L'ex-employé d'une crèche londonienne condamné à 18 ans de prison pour des agressions sexuelles d'enfants
L'ex-employé d'une crèche londonienne, reconnu coupable de multiples agressions sexuelles visant des enfants et qui détenait plus de 26.000 images pédopornographiques, a été condamné jeudi à 18 ans de prison par la justice britannique.
Vincent Chan, un Britannique de 45 ans, s'en est notamment pris entre 2022 et 2024 à quatre fillettes, entre deux et quatre ans, lors de leur sieste dans une crèche de la société Bright Horizons, dans le nord de Londres, fermée depuis.
"Votre conduite était absolument malfaisante, perverse et dépravée. Vous êtes devenu un prédateur sexuel, quelqu'un qui a perdu tout sens de la morale", a déclaré le juge John Dodd de la cour criminelle de Wood Green, à Londres, en rendant son verdict.
Vincent Chan a également filmé certaines de ces agressions dans la crèche de West Hampstead, et l'enquête a permis de découvrir des dizaines d'infractions anciennes commises envers des femmes, des fillettes et des adolescentes, en particulier lorsqu'il travaillait dans une école du nord de Londres.
Plusieurs proches des victimes étaient en larmes jeudi sur le banc des familles, et la mère d'une des fillettes de la crèche a évoqué "la culpabilité, le chagrin et la colère" provoqués par ses actes.
Vincent Chan s'en est pris à une victime "complètement sans défense, (...) qui a été blessée dans un contexte où elle aurait dû être en sécurité", a-t-elle déploré.
Cet homme a agressé "des enfants d'à peine deux ans comme des adultes", a résumé jeudi le procureur Philip Stott, qualifiant ses actes de "pire cauchemar de tout parent".
- "Une des enquêtes les plus complexes" -
L'une de ses victimes adultes, une femme que Chan a agressée sexuellement dans son sommeil en se filmant, a dénoncé jeudi son "mépris absolu pour la dignité humaine".
Cette affaire constitue, selon la police de Londres, "l'une des enquêtes les plus complexes sur des agressions sexuelles d'enfants" qu'elle ait jamais menée.
Vincent Chan a été arrêté une première fois en juin 2024 après le signalement d'un employé de la crèche, choqué de constater qu'il avait filmé des enfants dans des situations dégradantes, "en pleurs, se faisant pipi dessus", pour en faire des montages.
La police a ouvert une enquête et saisi ses appareils électroniques, mettant à jour des photos et vidéos des agressions sexuelles commises à Bright Horizons.
Il ont découvert qu'il avait aussi installé en cachette des caméras pour filmer sous les jupes des petites filles dans l'école primaire où il travaillait entre 2007 et 2017, et réalisé des vidéos à caractère sexuel de lui-même, seul dans l'établissement.
En décembre et en janvier, Vincent Chan avait plaidé coupable de l'ensemble des 56 chefs d'accusation retenus à son encontre.

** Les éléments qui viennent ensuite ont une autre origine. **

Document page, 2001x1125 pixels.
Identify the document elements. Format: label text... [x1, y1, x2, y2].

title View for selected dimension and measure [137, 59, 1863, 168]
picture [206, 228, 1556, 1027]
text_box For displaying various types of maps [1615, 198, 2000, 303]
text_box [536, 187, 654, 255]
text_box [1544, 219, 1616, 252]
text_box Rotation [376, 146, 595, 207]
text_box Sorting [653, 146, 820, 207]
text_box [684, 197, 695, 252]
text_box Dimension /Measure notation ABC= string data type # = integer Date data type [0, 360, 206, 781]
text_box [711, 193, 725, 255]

"Nous ne connaissons toujours pas l'ampleur des infractions commises à Bright Horizons. Chaque famille mérite la vérité, et chaque enfant qui a souffert doit voir la justice être rendue", ont déclaré les familles dans une déclaration publiée après le verdict.
- Vidéosurveillance -
"Bright Horizons doit également être tenu pour responsable", ont-elles déclaré. Le cabinet d'avocats Leigh Day, qui représente 50 d'entre elles, ont introduit une action en justice, accusant l'entreprise d'avoir ignoré "à plusieurs reprises" les inquiétudes exprimées à propos du comportement de Vincent Chan.

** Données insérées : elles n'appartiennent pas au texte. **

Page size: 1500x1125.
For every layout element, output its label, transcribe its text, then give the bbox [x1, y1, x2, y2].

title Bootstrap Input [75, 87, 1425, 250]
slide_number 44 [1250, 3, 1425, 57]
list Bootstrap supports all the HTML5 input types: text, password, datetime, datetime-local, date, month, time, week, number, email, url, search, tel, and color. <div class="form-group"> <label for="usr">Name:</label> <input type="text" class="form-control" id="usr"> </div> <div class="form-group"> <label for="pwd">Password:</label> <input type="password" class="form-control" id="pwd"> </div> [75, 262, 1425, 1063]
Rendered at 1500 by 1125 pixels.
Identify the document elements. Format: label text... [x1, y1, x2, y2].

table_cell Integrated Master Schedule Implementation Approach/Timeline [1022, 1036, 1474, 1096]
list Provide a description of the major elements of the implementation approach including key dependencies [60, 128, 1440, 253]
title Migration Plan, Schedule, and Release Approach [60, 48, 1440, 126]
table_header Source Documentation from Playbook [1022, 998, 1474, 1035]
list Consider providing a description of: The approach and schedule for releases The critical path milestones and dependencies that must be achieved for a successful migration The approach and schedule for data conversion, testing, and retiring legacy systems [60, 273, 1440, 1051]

Les infractions commises précédemment concernent elles 16 victimes, "dont dix étaient enfants au moment des faits", selon la police.

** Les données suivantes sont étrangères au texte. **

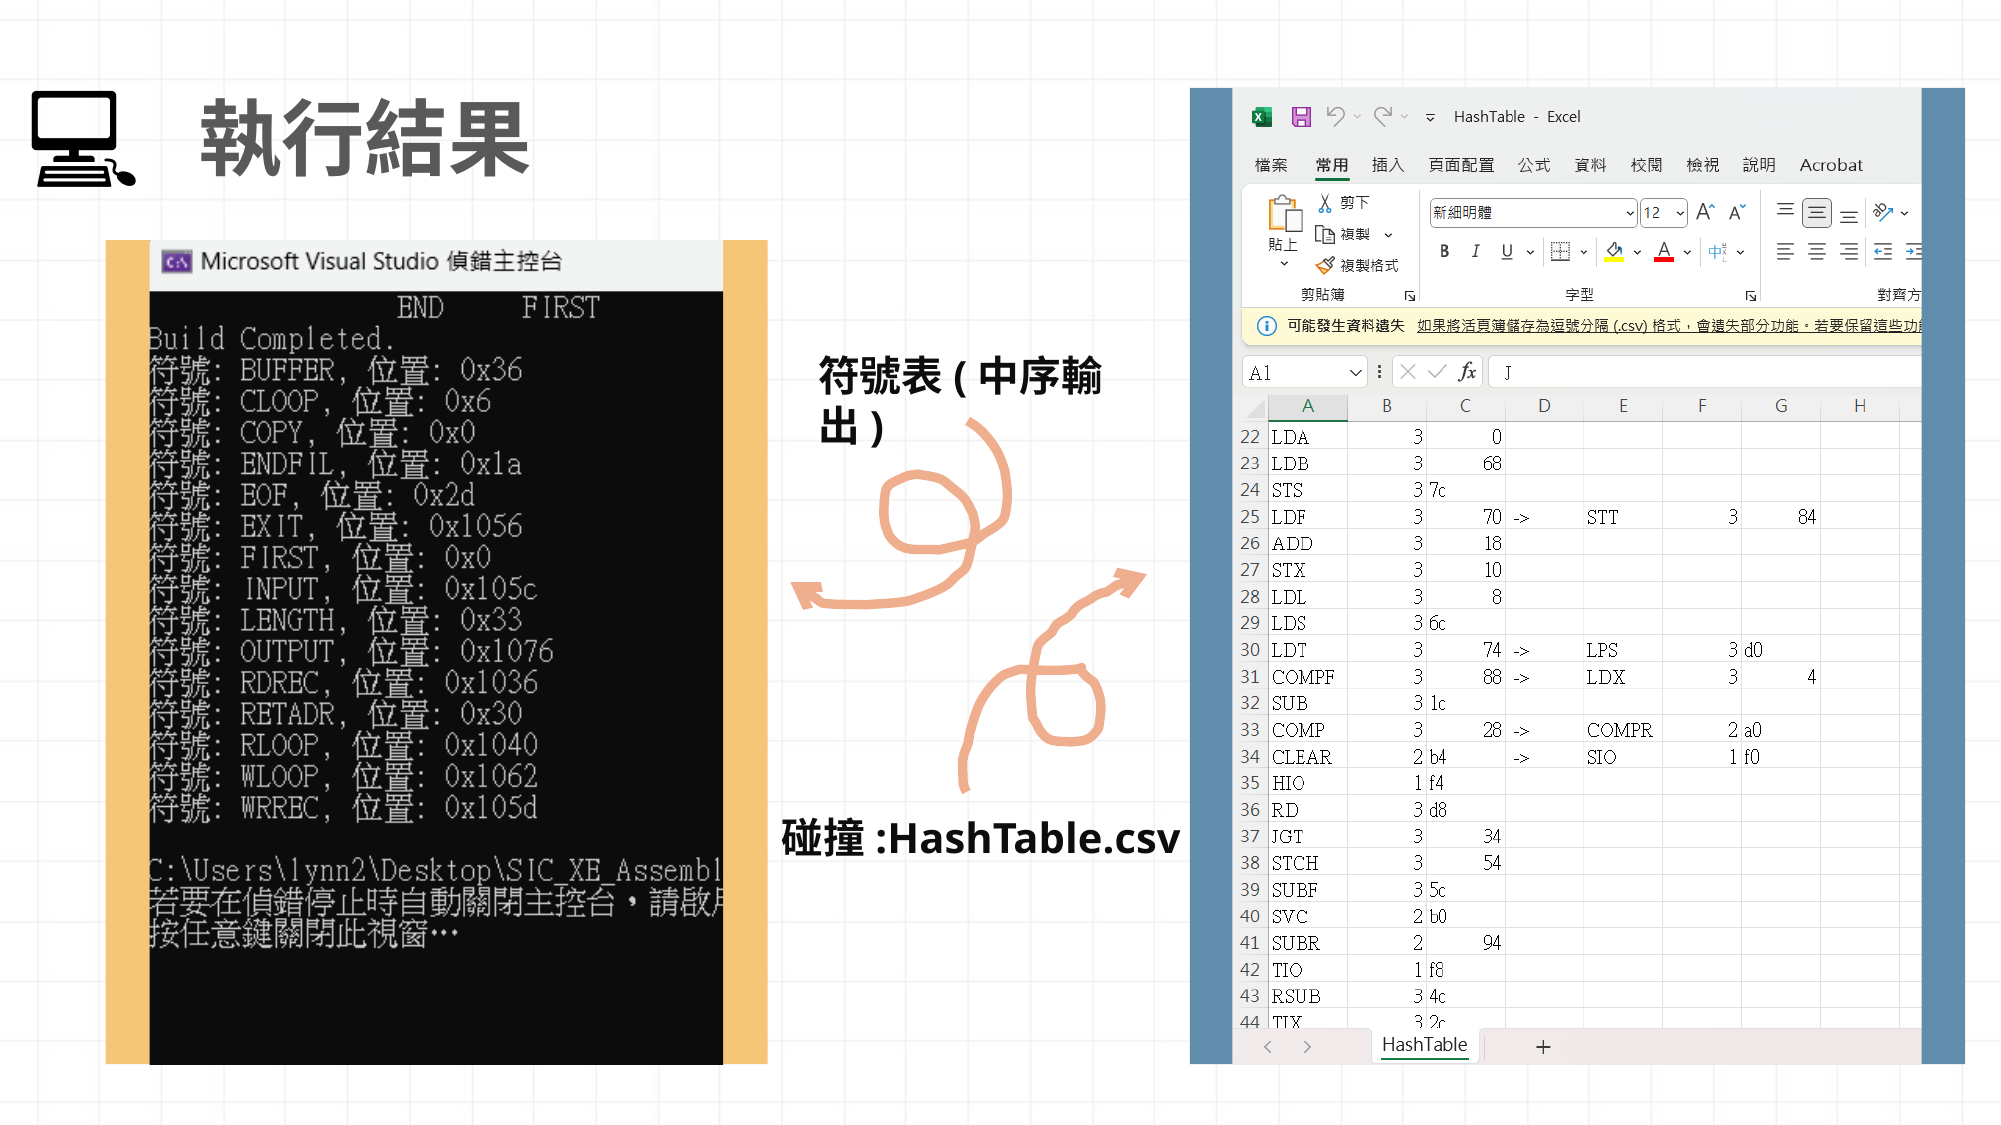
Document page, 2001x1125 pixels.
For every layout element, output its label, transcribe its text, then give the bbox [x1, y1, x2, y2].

text_box 碰撞:HashTable.csv [767, 804, 1203, 870]
text_box 💻 [11, 60, 184, 211]
text_box [790, 420, 1008, 605]
text_box [962, 572, 1148, 792]
text_box [724, 240, 768, 1065]
text_box [1922, 87, 1966, 1065]
text_box [105, 240, 149, 1065]
picture [0, 0, 2001, 1125]
text_box 符號表(中序輸出) [803, 342, 1167, 458]
text_box [1189, 87, 1232, 1065]
text_box 執行結果 [184, 78, 690, 194]
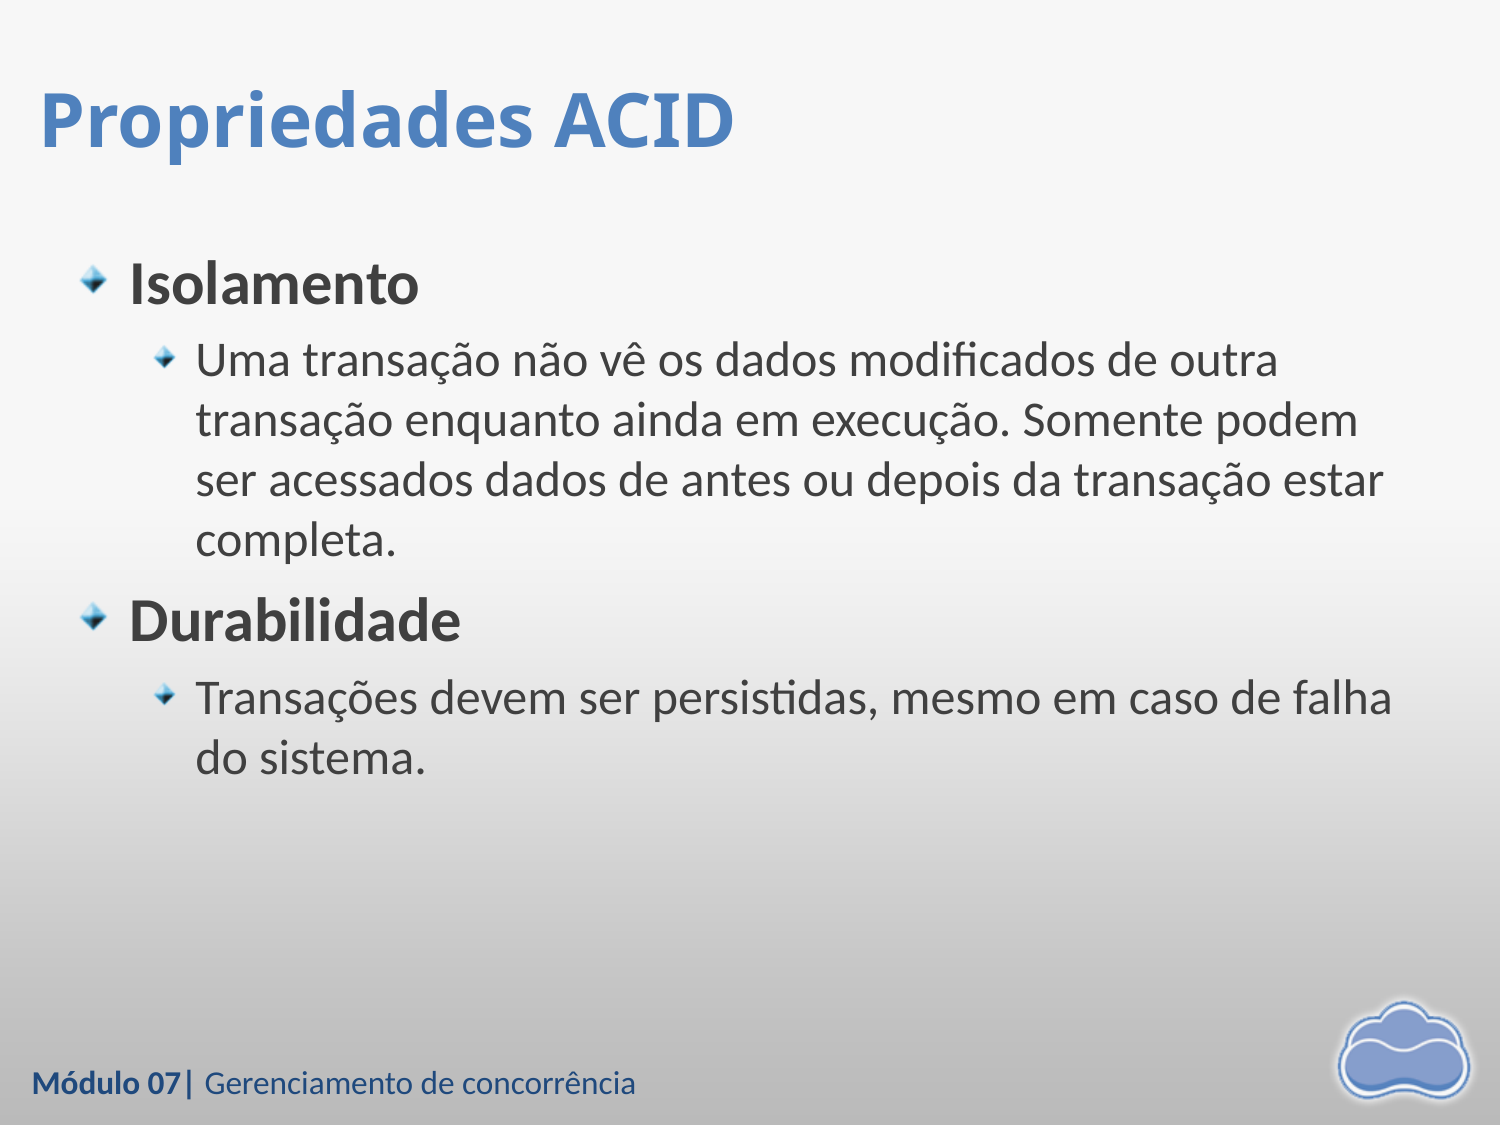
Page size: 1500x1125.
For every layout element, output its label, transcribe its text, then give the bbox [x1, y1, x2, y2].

Lundi à Bristol (sud-ouest de l'Angleterre), un homme de 30 ans, ex-employé d'une crèche de la société Partou, a été jugé coupable de viols et d'agressions sexuelles sur des enfants âgés de deux et trois ans.
En février 2025, la directrice de l'établissement l'a vu glisser ses mains dans le pantalon d'un enfant sur des images de vidéosurveillance, ce qui a conduit à son arrestation et entraîné la fermeture de la crèche.
"Ce sont des affaires bouleversantes pour tout le monde dans ce pays", a déclaré mercredi le Premier ministre Keir Starmer au Parlement.
En réponse à la question d'une députée, il a indiqué que le gouvernement "examine la question" de savoir si la vidéosurveillance devait devenir obligatoire dans les structures accueillant des enfants en bas âge.